Protest on

~a column by Colleen O’Brien

Below is a poem written in 1914 that pertains to 2017.


by Ella Wheeler Wilcox

To sin by silence, when we should protest,

Makes cowards out of men. The human race
Has climbed on protest. Had no voice been raised
Against injustice, ignorance, and lust,
The inquisition yet would serve the law,
And guillotines decide our least disputes.
The few who dare, must speak and speak again
To right the wrongs of many. Speech, thank God,
No vested power in this great day and land
Can gag or throttle. Press and voice may cry
Loud disapproval of existing ills;
May criticize oppression and condemn
The lawlessness of wealth-protecting laws
That let the children and child bearers toil
To purchase ease for idle millionaires.

Therefore I do protest against the boast
Of independence in this mighty land.
Call no chain strong, which holds one rusted link.
Call no land free, that holds one fettered slave.
Until the manacled slim wrists of babes
Are loosed to toss in childish sport and glee,
Until the mother bears no burden, save
The precious one beneath her heart, until
God’s soil is rescued from the clutch of greed
And given back to labor, let no man
Call this the land of freedom.

Ella Wheeler Cox, a poet whose writings lived long beyond her 70 years. It would be heartening if this particular poem, “Protest,” were not timeless and pertinent –

There is still child labor – UNICEF estimates that today 168 million kids between the ages of five and 17 are put to work in factories, on farms and selling goods or themselves on street corners across the world. [Under the first article of the 1990 convention of the International Labour Organization, a child is defined as “every human being below the age of 18 years….” And under their 28th article they ask States of the world “to make primary education compulsory and available free to all.” A total of 195 countries signed this, with two – Somalia and the United States – not signing it.]
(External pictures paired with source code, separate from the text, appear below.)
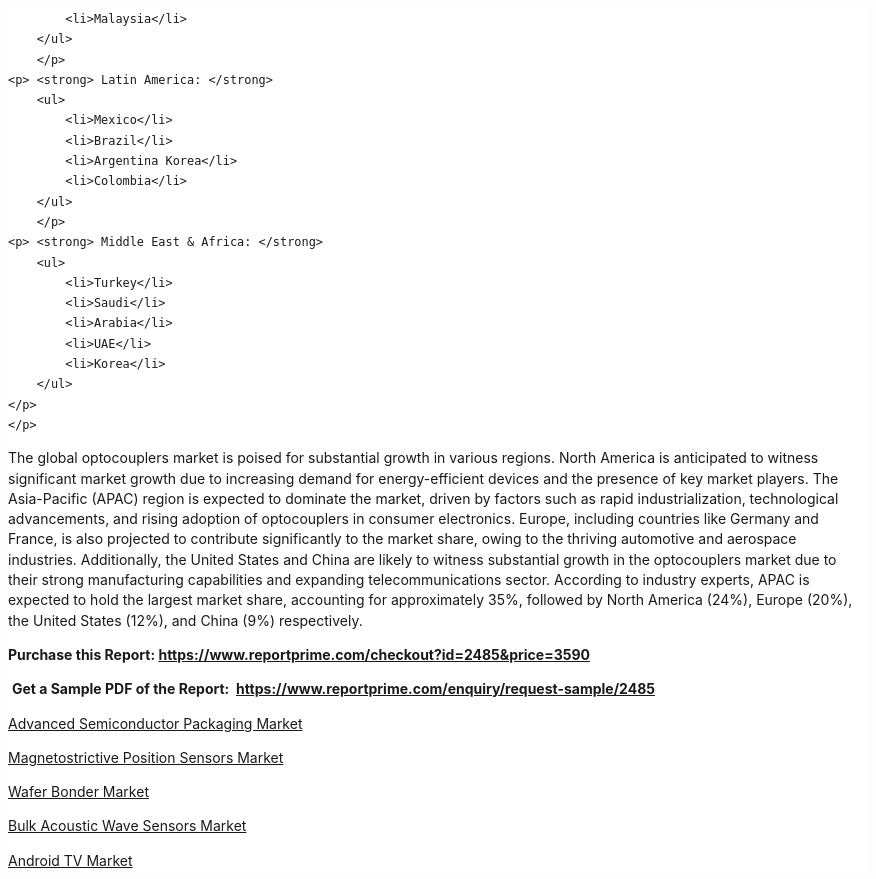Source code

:             <li>Malaysia</li>
        </ul>
        </p> 
    <p> <strong> Latin America: </strong>
        <ul>
            <li>Mexico</li>
            <li>Brazil</li>
            <li>Argentina Korea</li>
            <li>Colombia</li>
        </ul>
        </p> 
    <p> <strong> Middle East & Africa: </strong>
        <ul>
            <li>Turkey</li>
            <li>Saudi</li>
            <li>Arabia</li>
            <li>UAE</li>
            <li>Korea</li>
        </ul>
    </p>
    </p>
<p><p>The global optocouplers market is poised for substantial growth in various regions. North America is anticipated to witness significant market growth due to increasing demand for energy-efficient devices and the presence of key market players. The Asia-Pacific (APAC) region is expected to dominate the market, driven by factors such as rapid industrialization, technological advancements, and rising adoption of optocouplers in consumer electronics. Europe, including countries like Germany and France, is also projected to contribute significantly to the market share, owing to the thriving automotive and aerospace industries. Additionally, the United States and China are likely to witness substantial growth in the optocouplers market due to their strong manufacturing capabilities and expanding telecommunications sector. According to industry experts, APAC is expected to hold the largest market share, accounting for approximately 35%, followed by North America (24%), Europe (20%), the United States (12%), and China (9%) respectively.</p></p>
<p><strong>Purchase this Report: <a href="https://www.reportprime.com/checkout?id=2485&price=3590">https://www.reportprime.com/checkout?id=2485&price=3590</a></strong></p>
<p>&nbsp;<strong>Get a Sample PDF of the Report:&nbsp;&nbsp;<a href="https://www.reportprime.com/enquiry/request-sample/2485">https://www.reportprime.com/enquiry/request-sample/2485</a></strong></p>
<p><strong></strong></p>
<p><p><a href="https://github.com/amonskiyk/Market-Research-Report-List-2/blob/main/advanced-semiconductor-packaging-market.md">Advanced Semiconductor Packaging Market</a></p><p><a href="https://github.com/tamvrosiya/Market-Research-Report-List-2/blob/main/magnetostrictive-position-sensors-market.md">Magnetostrictive Position Sensors Market</a></p><p><a href="https://github.com/joannesouthgate/Market-Research-Report-List-1/blob/main/wafer-bonder-market.md">Wafer Bonder Market</a></p><p><a href="https://github.com/dringals/Market-Research-Report-List-2/blob/main/bulk-acoustic-wave-sensors-market.md">Bulk Acoustic Wave Sensors Market</a></p><p><a href="https://github.com/gaydyna/Market-Research-Report-List-2/blob/main/android-tv-market.md">Android TV Market</a></p></p>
There is still greed [“…until God’s soil is rescued from the clutch of greed/and given back to labor, let no man/call this the land of freedom.”] How the world, let alone the U.S., rids itself of greed is an old question, greed having thrived since the beginning of the recorded history of we homo sapiens and continuing as the biggest contributor to discontent and lack of progress in human relations; it encompasses all ills.

There is still “the lawlessness of wealth-protecting laws…/To purchase ease for idle millionaires.” And as I write, a few regulations put in place to protect all of us from overreach of Wall Street are being undermined by our new Wall Street, located now on Pennsylvania Avenue; and there looms a fresh attack of under-reach in environmental protection.

There is still “…sin by silence/when we should protest” but “The few who dare, must speak and speak again/To right the wrongs of many.” And so we do, and not so few any longer: the people of the world, if not their representatives in governments, are doing a pretty good job of protesting just about everything. This is such a good sign, however disruptive it looks from those on the top of the heap. We are not cowardly, we are part of the “climbing” of the human race away from injustice, to what President Obama said more than once: “The arc of the moral universe is long, but it bends toward justice.” [Martin Luther King also said it, and 19th-century orator Theodor Parker made it up.]

There is still “Speech, thank God,/No vested power in this great day and land/Can gag or throttle.” Someone’s trying to gag and throttle, but it appears to be making the press rise up again and again to ask the next question.

It is people like Ella Wheeler Wilcox, she who did not “sin by silence,” who helped to bring us to today; in the U.S. to an era of only one percent child labor and a time when a growing number of just plain folks are engaging in politics, questioning laws that benefit the wealthy, organizing to convince the greedy that we’re on to them, protesting for increased protection of our water and air no matter who wants to undermine this, demanding equal education for all and healthcare on a par with the rest of the fat world (as opposed to the lean world, which sometimes has better stats than we do; for example, according to the World Health Organization, the U.S. is #5 in deaths of under-one-year-olds (5.8 per 1,000), higher than Cuba’s (4.5 per).

Ella Wheeler Wilcox, a wise woman, an honest sort, full of words timely then and timely now, 103 years later. I like Ella for her courage. She didn’t even have the vote yet.